Storms move out later on tonight and we transition toward quieter weather as we begin the new work week on Monday. We will still have nearly daily rain and storm chances on the board for the week ahead, but it will be much more in the way of the isolated afternoon/early evening pop-up variety that we usually see during the summer months. After today and tonight, no signs of big widespread rain for at least the next several days.

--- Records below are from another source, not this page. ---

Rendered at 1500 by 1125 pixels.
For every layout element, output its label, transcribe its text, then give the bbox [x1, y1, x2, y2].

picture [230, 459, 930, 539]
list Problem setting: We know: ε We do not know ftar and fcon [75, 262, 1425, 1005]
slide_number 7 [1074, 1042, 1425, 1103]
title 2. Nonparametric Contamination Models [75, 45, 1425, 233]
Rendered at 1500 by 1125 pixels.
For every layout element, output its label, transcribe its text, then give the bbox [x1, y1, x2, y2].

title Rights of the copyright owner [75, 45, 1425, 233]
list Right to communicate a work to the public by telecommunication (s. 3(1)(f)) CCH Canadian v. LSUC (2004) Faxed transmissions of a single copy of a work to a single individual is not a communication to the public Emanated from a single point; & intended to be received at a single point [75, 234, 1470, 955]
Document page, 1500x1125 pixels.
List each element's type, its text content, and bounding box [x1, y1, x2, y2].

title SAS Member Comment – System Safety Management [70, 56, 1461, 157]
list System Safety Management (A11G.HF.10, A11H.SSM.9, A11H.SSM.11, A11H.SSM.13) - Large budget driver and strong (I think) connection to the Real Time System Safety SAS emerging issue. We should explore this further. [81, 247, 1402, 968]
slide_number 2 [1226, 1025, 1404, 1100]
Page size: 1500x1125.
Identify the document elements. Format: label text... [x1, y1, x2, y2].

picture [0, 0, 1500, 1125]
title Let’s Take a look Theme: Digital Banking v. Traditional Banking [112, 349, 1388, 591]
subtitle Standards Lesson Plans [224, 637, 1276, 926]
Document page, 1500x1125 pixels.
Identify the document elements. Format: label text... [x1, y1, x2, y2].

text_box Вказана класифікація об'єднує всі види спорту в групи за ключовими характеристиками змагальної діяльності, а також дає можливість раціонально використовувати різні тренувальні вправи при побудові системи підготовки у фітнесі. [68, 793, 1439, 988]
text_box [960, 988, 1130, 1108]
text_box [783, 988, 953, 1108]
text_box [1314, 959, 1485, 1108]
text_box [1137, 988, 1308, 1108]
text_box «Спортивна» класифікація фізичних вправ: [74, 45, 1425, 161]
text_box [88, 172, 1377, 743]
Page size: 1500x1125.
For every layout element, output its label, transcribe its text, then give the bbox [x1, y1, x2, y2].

One big change that will start to happen this week is we make a solid shift toward warmer temperatures. We have already seen a preview of that this weekend with highs in the low to mid 90s, but more consistent and steady summer heat is coming this week. Behind this front on Monday, we have a brief slight cool down with daytime highs hovering in the upper 80s to lower 90s, but then we trend hotter as the week continues. The upper-level ridge of high pressure that’s been parked over the Plains starts building into the Lower Mississippi Valley and toward the Southeast by late week. Daytime highs start climbing consistently into the lower to middle 90s for Tuesday and Wednesday, and by the latter part of the week and the coming weekend, we are in the mid to upper 90s at minimum. There is some raw model guidance that takes us into the triple digits for daytime air temp highs by Friday and Saturday, and it’s very possible we may have to shift our official forecast in that direction as we get closer. Heat index values look to hang in the mid 90s through Wednesday, but as high temps soar and humidity builds by late week, those heat index values climb well above 100 degrees, possibly above 105 degrees, by Thursday, Friday, and Saturday. It is likely we will meet at least Heat Advisory criteria during this time, and I can’t completely rule out some areas getting near Excessive Heat Warning criteria. Summer weather has taken its time getting here, but it definitely looks to be on the way!